- Opening Delimiter -
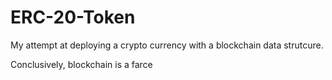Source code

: # ERC-20-Token

My attempt at deploying a crypto currency with a blockchain data strutcure.

Conclusively, blockchain is a farce
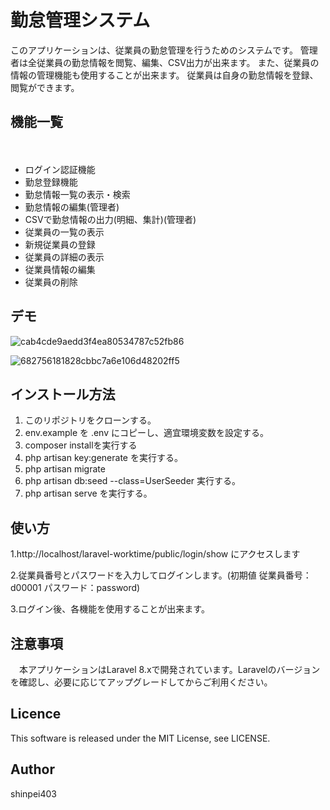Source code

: 勤怠管理システム
====
このアプリケーションは、従業員の勤怠管理を行うためのシステムです。
管理者は全従業員の勤怠情報を閲覧、編集、CSV出力が出来ます。
また、従業員の情報の管理機能も使用することが出来ます。
従業員は自身の勤怠情報を登録、閲覧ができます。

## 機能一覧
　<ul>
      <li>ログイン認証機能</li>
      <li>勤怠登録機能</li>
      <li>勤怠情報一覧の表示・検索</li>
      <li>勤怠情報の編集(管理者)</li>
      <li>CSVで勤怠情報の出力(明細、集計)(管理者)</li>
      <li>従業員の一覧の表示</li>
      <li>新規従業員の登録</li>
      <li>従業員の詳細の表示</li>
      <li>従業員情報の編集</li>
      <li>従業員の削除</li>
  </ul>

## デモ

![cab4cde9aedd3f4ea80534787c52fb86](https://user-images.githubusercontent.com/104670465/221192306-1f9fce9e-3934-4164-9e72-ee1cf16a3527.gif)


![682756181828cbbc7a6e106d48202ff5](https://user-images.githubusercontent.com/104670465/221198749-0c6c7e49-6d24-46dd-92cd-30cbbf8fc76b.gif)

## インストール方法
<ol>
  <li>このリポジトリをクローンする。</li>
  <li>env.example を .env にコピーし、適宜環境変数を設定する。</li>
  <li>composer installを実行する</li>
  <li>php artisan key:generate を実行する。</li>
  <li>php artisan migrate</li>
  <li>php artisan db:seed --class=UserSeeder 実行する。</li>
  <li>php artisan serve を実行する。</li>
</ol>

## 使い方

  1.http://localhost/laravel-worktime/public/login/show にアクセスします<br>
  
  2.従業員番号とパスワードを入力してログインします。(初期値 従業員番号：d00001 パスワード：password)<br>
  
  3.ログイン後、各機能を使用することが出来ます。<br>
  
## 注意事項

　本アプリケーションはLaravel 8.xで開発されています。Laravelのバージョンを確認し、必要に応じてアップグレードしてからご利用ください。
  
## Licence

This software is released under the MIT License, see LICENSE.

## Author
shinpei403



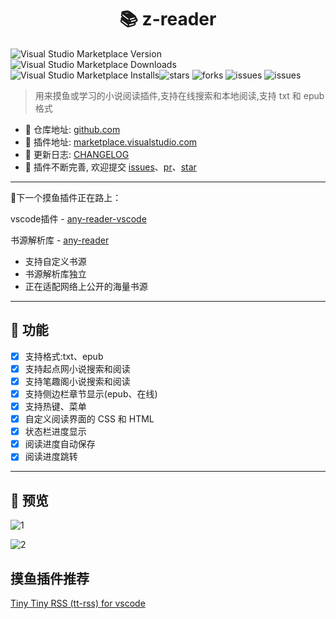 <h1 align="center">📚 z-reader</h1>

![Visual Studio Marketplace Version](https://img.shields.io/visual-studio-marketplace/v/aooiu.z-reader) ![Visual Studio Marketplace Downloads](https://img.shields.io/visual-studio-marketplace/d/aooiu.z-reader) ![Visual Studio Marketplace Installs](https://img.shields.io/visual-studio-marketplace/i/aooiu.z-reader)![stars](https://img.shields.io/github/stars/aooiuu/z-reader) ![forks](https://img.shields.io/github/forks/aooiuu/z-reader) ![issues](https://img.shields.io/github/issues/aooiuu/z-reader) ![issues](https://img.shields.io/github/issues-closed/aooiuu/z-reader?color=%2347BB22)

> 用来摸鱼或学习的小说阅读插件,支持在线搜索和本地阅读,支持 txt 和 epub 格式

- 📕 仓库地址: [github.com](https://github.com/aooiuu/z-reader)
- 📗 插件地址: [marketplace.visualstudio.com](https://marketplace.visualstudio.com/items?itemName=aooiu.z-reader)
- 📘 更新日志: [CHANGELOG](https://github.com/aooiuu/z-reader/blob/master/CHANGELOG.md)
- 📙 插件不断完善, 欢迎提交 [issues](https://github.com/aooiuu/z-reader/issues)、[pr](https://github.com/aooiuu/z-reader/pulls)、[star](https://github.com/aooiuu/z-reader)

---

🚀下一个摸鱼插件正在路上：

vscode插件 - [any-reader-vscode](https://github.com/aooiuu/any-reader-vscode)

书源解析库 - [any-reader](https://github.com/aooiuu/any-reader)

- 支持自定义书源
- 书源解析库独立
- 正在适配网络上公开的海量书源

---

## 🎉 功能

- [x] 支持格式:txt、epub
- [x] 支持起点网小说搜索和阅读
- [x] 支持笔趣阁小说搜索和阅读
- [x] 支持侧边栏章节显示(epub、在线)
- [x] 支持热键、菜单
- [x] 自定义阅读界面的 CSS 和 HTML
- [x] 状态栏进度显示
- [x] 阅读进度自动保存
- [x] 阅读进度跳转

---

## 🎈 预览

![1](https://user-images.githubusercontent.com/28108111/68991070-72f48c00-0895-11ea-92f0-c57e8764c700.png)

![2](https://user-images.githubusercontent.com/28108111/68991071-7556e600-0895-11ea-96ca-f8e6cbaffb1c.gif)


## 摸鱼插件推荐

[Tiny Tiny RSS (tt-rss) for vscode](https://github.com/aooiuu/vscode-ttrss)

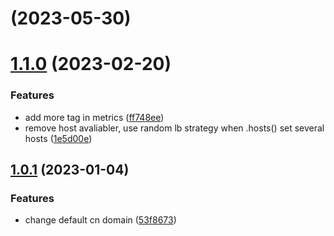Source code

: # [](/byteair/volcengine-sdk-go-rec/compare/v1.1.0...v) (2023-05-30)



# [1.1.0](/byteair/volcengine-sdk-go-rec/compare/v1.0.1...v1.1.0) (2023-02-20)


### Features

* add more tag in metrics ([ff748ee](/byteair/volcengine-sdk-go-rec/commits/ff748ee19a19a011ba2efb3beec7b8a50b9e1e16))
* remove host avaliabler, use random lb strategy when .hosts() set several hosts ([1e5d00e](/byteair/volcengine-sdk-go-rec/commits/1e5d00eaecdc27101482356c1d0991d71bc99e25))



## [1.0.1](/byteair/volcengine-sdk-go-rec/compare/53f86730e79fe0565e0145724526ad818c778c9b...v1.0.1) (2023-01-04)


### Features

* change default cn domain ([53f8673](/byteair/volcengine-sdk-go-rec/commits/53f86730e79fe0565e0145724526ad818c778c9b))



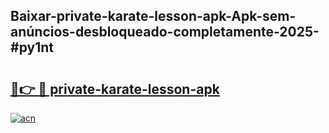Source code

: ## Baixar-private-karate-lesson-apk-Apk-sem-anúncios-desbloqueado-completamente-2025-#py1nt

# <h2><a href="https://ainizakaria.my?title=private-karate-lesson-apk&ref=22M">🔗👉 🔴 private-karate-lesson-apk</a></h2>

[![acn](https://github.com/user-attachments/assets/0f9c940e-d8b0-45ae-aac7-cd30a18b3e1c)](https://ainizakaria.my?title=private-karate-lesson-apk&ref=22M)


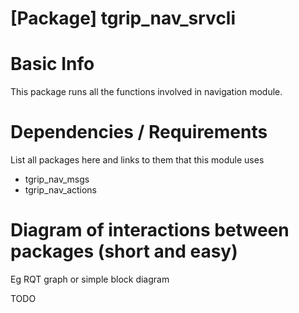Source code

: # [Package] tgrip_nav_srvcli

# Basic Info

This package runs all the functions involved in navigation module.

# Dependencies / Requirements

List all packages here and links to them that this module uses

- tgrip_nav_msgs
- tgrip_nav_actions

# Diagram of interactions between packages (short and easy)

Eg RQT graph or simple block diagram

TODO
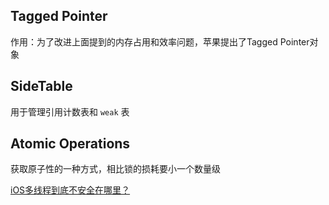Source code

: ## Tagged Pointer
作用：为了改进上面提到的内存占用和效率问题，苹果提出了Tagged Pointer对象

## SideTable
用于管理引用计数表和 `weak` 表

## Atomic Operations

获取原子性的一种方式，相比锁的损耗要小一个数量级

[iOS多线程到底不安全在哪里？](<http://mrpeak.cn/blog/ios-thread-safety/>)

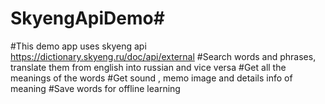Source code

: # SkyengApiDemo#
#This demo app uses skyeng api https://dictionary.skyeng.ru/doc/api/external
#Search words and phrases, translate them from english into russian and vice versa
#Get all the meanings of the words
#Get sound , memo image and details info of meaning
#Save words for offline learning



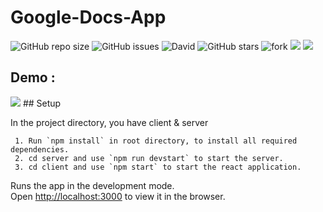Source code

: # Google-Docs-App
![GitHub repo size](https://img.shields.io/github/repo-size/swaraj961/Google-Docs-App)  ![GitHub issues](https://img.shields.io/github/issues/swaraj961/Google-Docs-App)  ![David](https://img.shields.io/david/dev/swaraj961/Google-Docs-App)    ![GitHub stars](https://img.shields.io/github/stars/swaraj961/Google-Docs-App?style=social) 
 ![fork](https://img.shields.io/github/forks/swaraj961/Google-Docs-App)   <img src="https://img.shields.io/badge/-React-black?style=flat-square&logo=react"/> 
<img src="https://img.shields.io/badge/-Node.JS-black?style=flat-square&logo=node.js&logoColor=006600"/>

## Demo :
 <img src="https://github.com/swaraj961/Google-Docs-App/blob/master/demo/demo1.gif"/>
## Setup

In the project directory, you have client & server


     1. Run `npm install` in root directory, to install all required dependencies.
     2. cd server and use `npm run devstart` to start the server.
     3. cd client and use `npm start` to start the react application.
     

Runs the app in the development mode.\
Open [http://localhost:3000](http://localhost:3000) to view it in the browser.
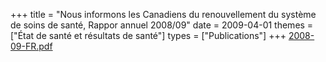 +++
title = "Nous informons les Canadiens du renouvellement du système de soins de santé, Rappor annuel 2008/09"
date = 2009-04-01
themes = ["État de santé et résultats de santé"]
types = ["Publications"]
+++
[2008-09-FR.pdf](/files/2008-09-FR.pdf)
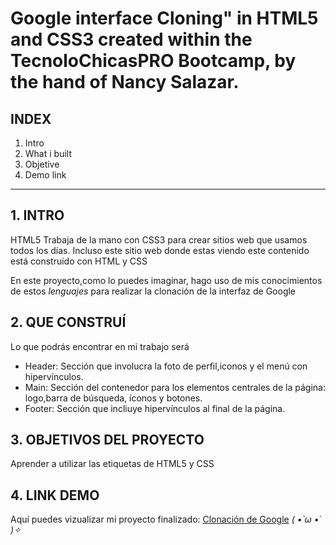 # Google interface Cloning" in HTML5 and CSS3 created within the TecnoloChicasPRO Bootcamp, by the hand of Nancy Salazar.


## INDEX

1. Intro
2. What i built
3. Objetive
4. Demo link

*********

## 1. INTRO
HTML5 Trabaja de la mano con CSS3 para crear sitios web que usamos todos los días. Incluso este sitio web donde estas viendo este contenido está construido con HTML y CSS

En este proyecto,como lo puedes imaginar, hago uso de mis conocimientos de estos _lenguajes_ para realizar la clonación de la interfaz de Google

## 2. QUE CONSTRUÍ

Lo que podrás encontrar en mi trabajo será

* Header: Sección que involucra la foto de perfil,iconos y el menú con hipervínculos.
* Main:   Sección del contenedor para los elementos centrales de la página: logo,barra de búsqueda, íconos y botones.
* Footer: Sección que incliuye hipervínculos al final de la página.

## 3. OBJETIVOS DEL PROYECTO
Aprender a utilizar las etiquetas de HTML5 y CSS

## 4. LINK DEMO
Aquí puedes vizualizar mi proyecto finalizado: [Clonación de Google](#)
*( •̀ ω •́ )✧*
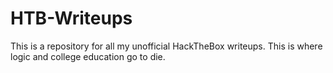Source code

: # HTB-Writeups
This is a repository for all my unofficial HackTheBox writeups. This is where logic and college education go to die.
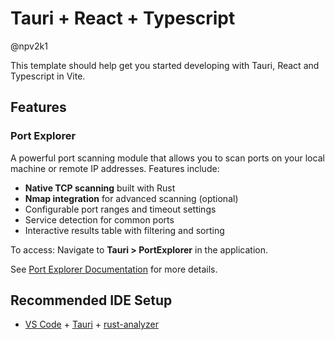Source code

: # Tauri + React + Typescript

@npv2k1

This template should help get you started developing with Tauri, React and Typescript in Vite.

## Features

### Port Explorer
A powerful port scanning module that allows you to scan ports on your local machine or remote IP addresses. Features include:
- **Native TCP scanning** built with Rust
- **Nmap integration** for advanced scanning (optional)
- Configurable port ranges and timeout settings
- Service detection for common ports
- Interactive results table with filtering and sorting

To access: Navigate to **Tauri > PortExplorer** in the application.

See [Port Explorer Documentation](src/modules/tauri/components/port-explorer/README.md) for more details.

## Recommended IDE Setup

- [VS Code](https://code.visualstudio.com/) + [Tauri](https://marketplace.visualstudio.com/items?itemName=tauri-apps.tauri-vscode) + [rust-analyzer](https://marketplace.visualstudio.com/items?itemName=rust-lang.rust-analyzer)
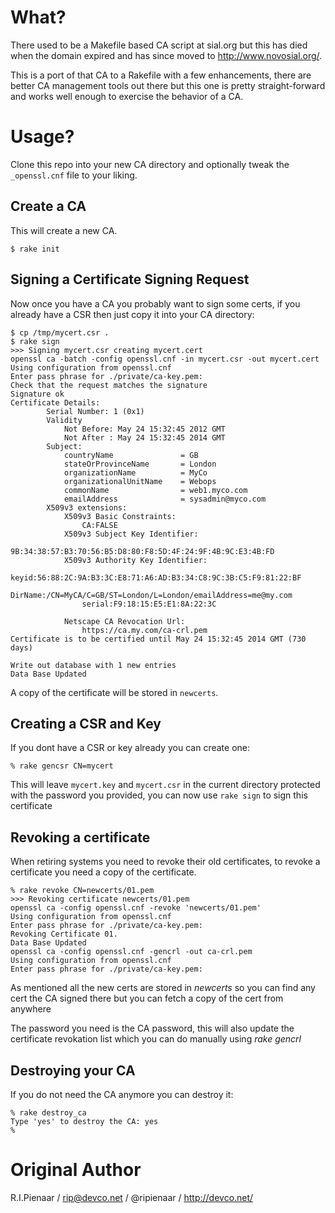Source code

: What?
=====

There used to be a Makefile based CA script at sial.org but this has died when
the domain expired and has since moved to http://www.novosial.org/.

This is a port of that CA to a Rakefile with a few enhancements, there are
better CA management tools out there but this one is pretty straight-forward
and works well enough to exercise the behavior of a CA.

Usage?
======

Clone this repo into your new CA directory and optionally tweak the
`_openssl.cnf` file to your liking.

Create a CA
-----------

This will create a new CA.

    $ rake init

Signing a Certificate Signing Request
-------------------------------------

Now once you have a CA you probably want to sign some certs, if you already
have a CSR then just copy it into your CA directory:

    $ cp /tmp/mycert.csr .
    $ rake sign
    >>> Signing mycert.csr creating mycert.cert
    openssl ca -batch -config openssl.cnf -in mycert.csr -out mycert.cert
    Using configuration from openssl.cnf
    Enter pass phrase for ./private/ca-key.pem:
    Check that the request matches the signature
    Signature ok
    Certificate Details:
            Serial Number: 1 (0x1)
            Validity
                Not Before: May 24 15:32:45 2012 GMT
                Not After : May 24 15:32:45 2014 GMT
            Subject:
                countryName               = GB
                stateOrProvinceName       = London
                organizationName          = MyCo
                organizationalUnitName    = Webops
                commonName                = web1.myco.com
                emailAddress              = sysadmin@myco.com
            X509v3 extensions:
                X509v3 Basic Constraints:
                    CA:FALSE
                X509v3 Subject Key Identifier:
                    9B:34:38:57:B3:70:56:B5:D8:80:F8:5D:4F:24:9F:4B:9C:E3:4B:FD
                X509v3 Authority Key Identifier:
                    keyid:56:88:2C:9A:B3:3C:E8:71:A6:AD:B3:34:C8:9C:3B:C5:F9:81:22:BF
                    DirName:/CN=MyCA/C=GB/ST=London/L=London/emailAddress=me@my.com
                    serial:F9:18:15:E5:E1:8A:22:3C

                Netscape CA Revocation Url:
                    https://ca.my.com/ca-crl.pem
    Certificate is to be certified until May 24 15:32:45 2014 GMT (730 days)

    Write out database with 1 new entries
    Data Base Updated

A copy of the certificate will be stored in `newcerts`.

Creating a CSR and Key
----------------------

If you dont have a CSR or key already you can create one:

    % rake gencsr CN=mycert

This will leave `mycert.key` and `mycert.csr` in the current directory
protected with the password you provided, you can now use `rake sign` to sign
this certificate

Revoking a certificate
----------------------
When retiring systems you need to revoke their old certificates, to revoke a
certificate you need a copy of the certificate.

    % rake revoke CN=newcerts/01.pem
    >>> Revoking certificate newcerts/01.pem
    openssl ca -config openssl.cnf -revoke 'newcerts/01.pem'
    Using configuration from openssl.cnf
    Enter pass phrase for ./private/ca-key.pem:
    Revoking Certificate 01.
    Data Base Updated
    openssl ca -config openssl.cnf -gencrl -out ca-crl.pem
    Using configuration from openssl.cnf
    Enter pass phrase for ./private/ca-key.pem:

As mentioned all the new certs are stored in *newcerts* so you can find any
cert the CA signed there but you can fetch a copy of the cert from anywhere

The password you need is the CA password, this will also update the
certificate revokation list which you can do manually using _rake gencrl_

Destroying your CA
------------------

If you do not need the CA anymore you can destroy it:

    % rake destroy_ca
    Type 'yes' to destroy the CA: yes
    %

Original Author
========

R.I.Pienaar / rip@devco.net / @ripienaar / http://devco.net/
- Closing Delimiter -
▶ _Work item_
Every line above from the line with "the domain expired" to the line with "better CA management", both included, must be reproduced exactly, and no other line may appear.

▶ _Answer for this exercise_
the domain expired and has since moved to http://www.novosial.org/.

This is a port of that CA to a Rakefile with a few enhancements, there are
better CA management tools out there but this one is pretty straight-forward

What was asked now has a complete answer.